Querétaro amplía su infraestructura energética

Querétaro cuenta con la central de ciclo combinado El Sauz, alimentada por el gasoducto Naranjos-El Sauz. Esta infraestructura acompaña el crecimiento industrial del estado, que en 2015 captó mil 021 millones de dólares de inversión extranjera directa.

La expansión de la red eléctrica continúa. Durante abril se habilitaron 91 megawatts para abastecer a centros de datos, empresas tecnológicas y fabricantes. Además, la línea entre El Sauz y San Ildefonso incrementó casi 30% su capacidad, lo que permite transportar más electricidad hacia las zonas industriales.

El aumento de la actividad económica también ha elevado la presión sobre la red. Las intermitencias y variaciones de voltaje representan un reto para las operaciones, particularmente en la etapa de distribución, que conecta la electricidad con los usuarios finales.

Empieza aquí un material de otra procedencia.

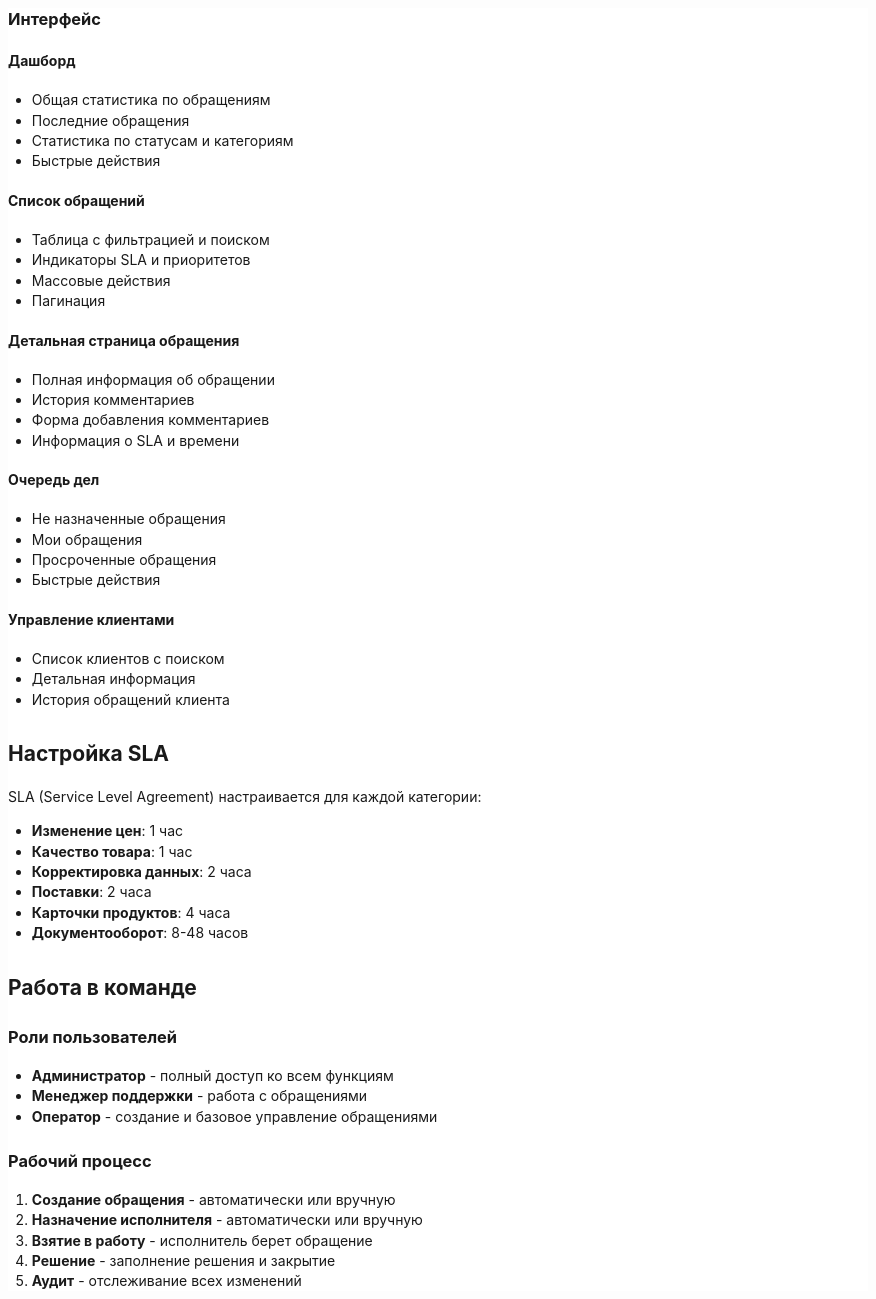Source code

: ### Интерфейс

#### Дашборд
- Общая статистика по обращениям
- Последние обращения
- Статистика по статусам и категориям
- Быстрые действия

#### Список обращений
- Таблица с фильтрацией и поиском
- Индикаторы SLA и приоритетов
- Массовые действия
- Пагинация

#### Детальная страница обращения
- Полная информация об обращении
- История комментариев
- Форма добавления комментариев
- Информация о SLA и времени

#### Очередь дел
- Не назначенные обращения
- Мои обращения
- Просроченные обращения
- Быстрые действия

#### Управление клиентами
- Список клиентов с поиском
- Детальная информация
- История обращений клиента

## Настройка SLA

SLA (Service Level Agreement) настраивается для каждой категории:

- **Изменение цен**: 1 час
- **Качество товара**: 1 час  
- **Корректировка данных**: 2 часа
- **Поставки**: 2 часа
- **Карточки продуктов**: 4 часа
- **Документооборот**: 8-48 часов

## Работа в команде

### Роли пользователей
- **Администратор** - полный доступ ко всем функциям
- **Менеджер поддержки** - работа с обращениями
- **Оператор** - создание и базовое управление обращениями

### Рабочий процесс
1. **Создание обращения** - автоматически или вручную
2. **Назначение исполнителя** - автоматически или вручную
3. **Взятие в работу** - исполнитель берет обращение
4. **Решение** - заполнение решения и закрытие
5. **Аудит** - отслеживание всех изменений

Ante esta situación, algunas empresas de gran tamaño han optado por generar parte de su propia electricidad mediante gas natural. La disponibilidad de este combustible facilita esa alternativa, debido a que Querétaro se encuentra conectado con distintos gasoductos y cuenta con capacidad para atender una demanda creciente.

Hidalgo apuesta por Tula II

Hidalgo, por su parte, busca avanzar hacia una generación eléctrica basada en gas natural y reducir gradualmente el uso de combustóleo. Para ello, la Comisión Federal de Electricidad desarrolla la central de ciclo combinado Francisco Pérez Ríos, conocida como Tula II.

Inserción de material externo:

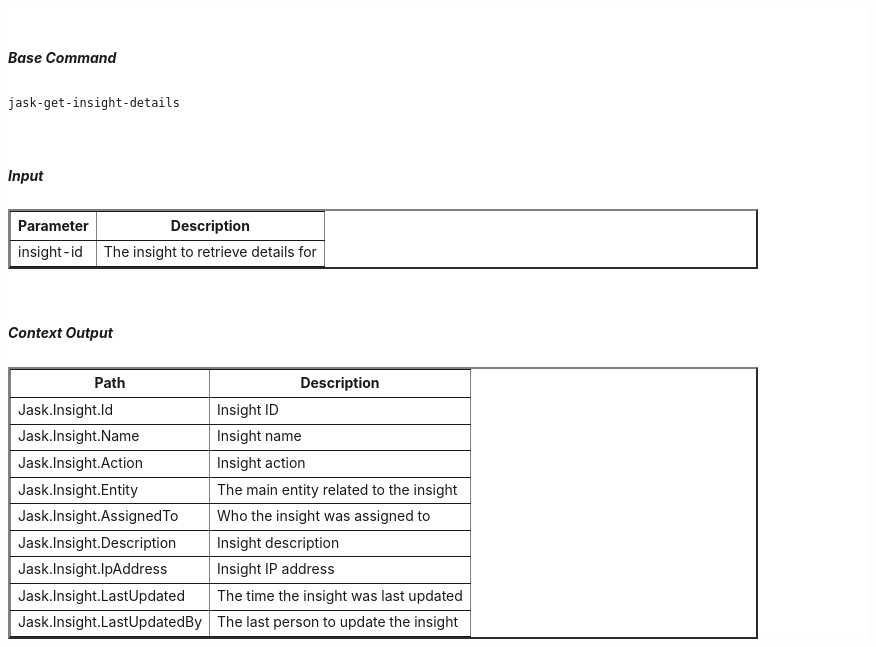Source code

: <p> </p>
<h5>Base Command</h5>
<p><code>jask-get-insight-details</code></p>
<p> </p>
<h5>Input</h5>
<table style="width: 750px;" border="2" cellpadding="6">
<thead>
<tr>
<th><strong>Parameter</strong></th>
<th><strong>Description</strong></th>
</tr>
</thead>
<tbody>
<tr>
<td>insight-id</td>
<td>The insight to retrieve details for</td>
</tr>
</tbody>
</table>
<p> </p>
<h5>Context Output</h5>
<table style="width: 750px;" border="2" cellpadding="6">
<thead>
<tr>
<th><strong>Path</strong></th>
<th><strong>Description</strong></th>
</tr>
</thead>
<tbody>
<tr>
<td>Jask.Insight.Id</td>
<td>Insight ID</td>
</tr>
<tr>
<td>Jask.Insight.Name</td>
<td>Insight name</td>
</tr>
<tr>
<td>Jask.Insight.Action</td>
<td>Insight action</td>
</tr>
<tr>
<td>Jask.Insight.Entity</td>
<td>The main entity related to the insight</td>
</tr>
<tr>
<td>Jask.Insight.AssignedTo</td>
<td>Who the insight was assigned to</td>
</tr>
<tr>
<td>Jask.Insight.Description</td>
<td>Insight description</td>
</tr>
<tr>
<td>Jask.Insight.IpAddress</td>
<td>Insight IP address</td>
</tr>
<tr>
<td>Jask.Insight.LastUpdated</td>
<td>The time the insight was last updated</td>
</tr>
<tr>
<td>Jask.Insight.LastUpdatedBy</td>
<td>The last person to update the insight</td>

El proyecto tendrá una capacidad de 930 megawatts, suficiente para abastecer aproximadamente a cuatro millones de hogares. También está previsto que refuerce el suministro eléctrico de la zona centro y del Valle de México, una de las regiones con mayor consumo energético.

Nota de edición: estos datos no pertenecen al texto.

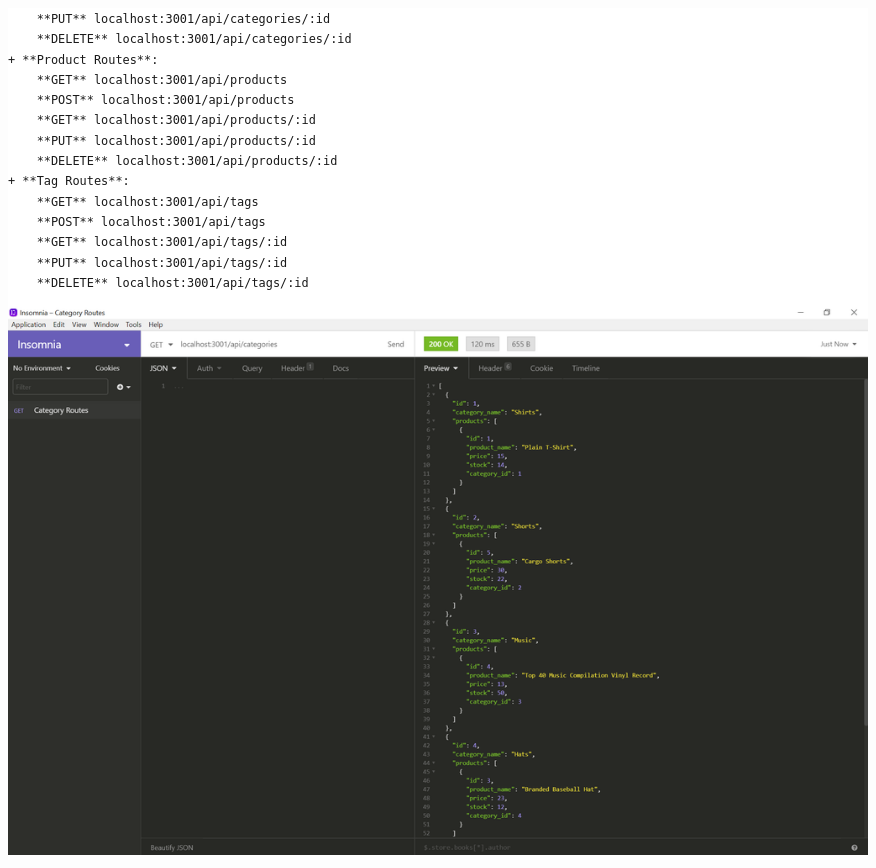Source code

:         **PUT** localhost:3001/api/categories/:id  
        **DELETE** localhost:3001/api/categories/:id    
    + **Product Routes**:   
        **GET** localhost:3001/api/products   
        **POST** localhost:3001/api/products  
        **GET** localhost:3001/api/products/:id  
        **PUT** localhost:3001/api/products/:id  
        **DELETE** localhost:3001/api/products/:id    
    + **Tag Routes**:   
        **GET** localhost:3001/api/tags   
        **POST** localhost:3001/api/tags  
        **GET** localhost:3001/api/tags/:id  
        **PUT** localhost:3001/api/tags/:id  
        **DELETE** localhost:3001/api/tags/:id     
        
![](/assets/images/insomniaCategories.PNG)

La nueva central sustituirá generación basada en combustóleo por generación con gas natural y podría contribuir a mejorar la calidad del aire en el corredor industrial Tula-Apaxco. El gas natural produce alrededor de 30% menos emisiones de dióxido de carbono que el combustóleo, aunque el impacto ambiental final dependerá de la operación y de la conclusión de las obras complementarias.

Los beneficios todavía no se concretan por completo. La central permanece en desarrollo y el gasoducto previsto para abastecerla de combustible continúa en construcción.

Energía, un elemento central para la inversión

La disponibilidad de infraestructura gasífera y eléctrica puede marcar diferencias importantes entre los estados que compiten por nuevos proyectos. Las regiones con redes de transporte, generación y distribución tienen mejores condiciones para atender industrias con altos requerimientos energéticos.

Querétaro parte de una infraestructura que ya está en operación y continúa ampliándose. Hidalgo, en cambio, trabaja para materializar una nueva capacidad de generación que podría fortalecer su posición industrial y mejorar el suministro energético de la región centro.